The two-member judicial commission led by former high court judge JA Patil in its report has highlighted that lapses of the defence ministry in asserting its supposed right consolidated the claims of the state.
The panel noted defence did not have any documentary evidence to prove that the plot was in existence prior to 1937 and was in its possession.
The general commanding officer of Maharashtra and Gujarat, Brigadier Deepak Saxena, was ticked off by the commission for submitting “unauthenticated maps” dating back to 1897 and 1909 – one from Google and another from the Edinburgh Geographical Institute – to show that the plot was in possession of the army from before 1937. Other than this, the army submitted only one other map Survey of India Map, 1957, which was not conclusive either.
The report talks of the “inconsistent conduct” of officials such as correspondences from 1958 to 2010 in which they had admitted this land belonged to the state.

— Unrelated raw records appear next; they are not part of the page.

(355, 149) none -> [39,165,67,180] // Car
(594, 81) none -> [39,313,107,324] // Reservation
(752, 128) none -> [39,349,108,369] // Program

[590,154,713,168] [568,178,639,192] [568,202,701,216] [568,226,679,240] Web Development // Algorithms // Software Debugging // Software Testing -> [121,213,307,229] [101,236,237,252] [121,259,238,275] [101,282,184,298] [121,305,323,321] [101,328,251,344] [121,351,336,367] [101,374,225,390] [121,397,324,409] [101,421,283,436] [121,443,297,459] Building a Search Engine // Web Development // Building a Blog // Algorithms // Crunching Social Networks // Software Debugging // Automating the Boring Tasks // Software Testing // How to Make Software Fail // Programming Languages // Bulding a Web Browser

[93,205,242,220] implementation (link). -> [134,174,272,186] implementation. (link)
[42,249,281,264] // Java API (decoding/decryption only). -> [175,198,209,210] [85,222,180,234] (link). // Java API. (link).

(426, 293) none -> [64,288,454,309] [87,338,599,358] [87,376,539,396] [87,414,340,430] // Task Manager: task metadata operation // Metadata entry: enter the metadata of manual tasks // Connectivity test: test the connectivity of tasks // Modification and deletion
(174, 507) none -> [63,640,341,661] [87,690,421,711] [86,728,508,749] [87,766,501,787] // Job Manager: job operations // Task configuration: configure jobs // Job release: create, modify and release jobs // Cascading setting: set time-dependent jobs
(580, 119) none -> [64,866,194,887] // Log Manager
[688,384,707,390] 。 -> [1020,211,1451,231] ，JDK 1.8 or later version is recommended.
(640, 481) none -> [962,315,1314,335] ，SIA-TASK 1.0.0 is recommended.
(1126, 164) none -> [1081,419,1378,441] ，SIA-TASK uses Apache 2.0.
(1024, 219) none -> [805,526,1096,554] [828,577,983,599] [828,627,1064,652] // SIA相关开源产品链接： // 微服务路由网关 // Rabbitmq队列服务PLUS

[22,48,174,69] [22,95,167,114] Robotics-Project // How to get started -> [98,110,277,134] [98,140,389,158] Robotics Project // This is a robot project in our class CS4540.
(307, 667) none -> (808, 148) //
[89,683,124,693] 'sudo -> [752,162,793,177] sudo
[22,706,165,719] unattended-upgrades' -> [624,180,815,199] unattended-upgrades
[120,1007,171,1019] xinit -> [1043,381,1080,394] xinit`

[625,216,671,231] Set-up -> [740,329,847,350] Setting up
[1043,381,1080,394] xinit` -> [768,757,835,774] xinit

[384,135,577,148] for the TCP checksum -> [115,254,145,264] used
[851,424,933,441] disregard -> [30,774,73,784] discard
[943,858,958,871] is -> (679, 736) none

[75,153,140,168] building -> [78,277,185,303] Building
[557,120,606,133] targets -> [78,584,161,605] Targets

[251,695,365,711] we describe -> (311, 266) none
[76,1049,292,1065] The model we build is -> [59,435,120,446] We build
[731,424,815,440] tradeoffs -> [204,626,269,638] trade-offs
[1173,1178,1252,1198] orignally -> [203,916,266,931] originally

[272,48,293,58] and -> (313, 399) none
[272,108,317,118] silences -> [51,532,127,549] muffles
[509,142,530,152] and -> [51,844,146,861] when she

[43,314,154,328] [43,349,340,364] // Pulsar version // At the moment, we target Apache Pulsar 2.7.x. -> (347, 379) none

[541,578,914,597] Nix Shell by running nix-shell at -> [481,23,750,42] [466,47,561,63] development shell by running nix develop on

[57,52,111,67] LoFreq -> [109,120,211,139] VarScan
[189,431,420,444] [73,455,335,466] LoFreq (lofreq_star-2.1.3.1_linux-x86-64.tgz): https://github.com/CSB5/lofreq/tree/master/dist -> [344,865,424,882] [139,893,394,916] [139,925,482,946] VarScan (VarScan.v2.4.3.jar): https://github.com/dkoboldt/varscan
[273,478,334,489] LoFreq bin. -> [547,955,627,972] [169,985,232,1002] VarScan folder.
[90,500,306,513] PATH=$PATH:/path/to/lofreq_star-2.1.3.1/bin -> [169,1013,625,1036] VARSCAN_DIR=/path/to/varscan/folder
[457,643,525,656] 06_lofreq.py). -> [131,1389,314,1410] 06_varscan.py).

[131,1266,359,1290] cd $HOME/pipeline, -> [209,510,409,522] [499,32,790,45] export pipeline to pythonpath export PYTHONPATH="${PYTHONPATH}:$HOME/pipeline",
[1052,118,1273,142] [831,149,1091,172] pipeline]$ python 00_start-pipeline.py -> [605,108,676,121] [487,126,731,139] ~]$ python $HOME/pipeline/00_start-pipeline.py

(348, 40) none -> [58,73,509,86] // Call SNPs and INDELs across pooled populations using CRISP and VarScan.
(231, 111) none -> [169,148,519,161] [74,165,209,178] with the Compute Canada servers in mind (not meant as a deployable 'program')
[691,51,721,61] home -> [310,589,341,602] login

The latest correspondence was by the current defence estate officer, Gita Kashyap, who in 2010 wrote that the land belonged to the state.
The report also slammed the army’s inaction and questioned how it remained silent when the Eco Park allegedly inaugurated by it on this plot in 1996 was pulled down in 2004. It asked how the army failed to raise protest on security of ownership back then.
The commission termed the plea of “adverse possession” – claim of the right to property against the true owner on grounds of long possession – made by the army as not “proper” and “ethical’” and smacking of an “unwarranted inimical attitude’’ against the state.
The report criticised the state too. If the army did not have the plot mentioned in the military land registrar – the record of all lands owned by defence – the state also did not create a property card for the plot until 2004.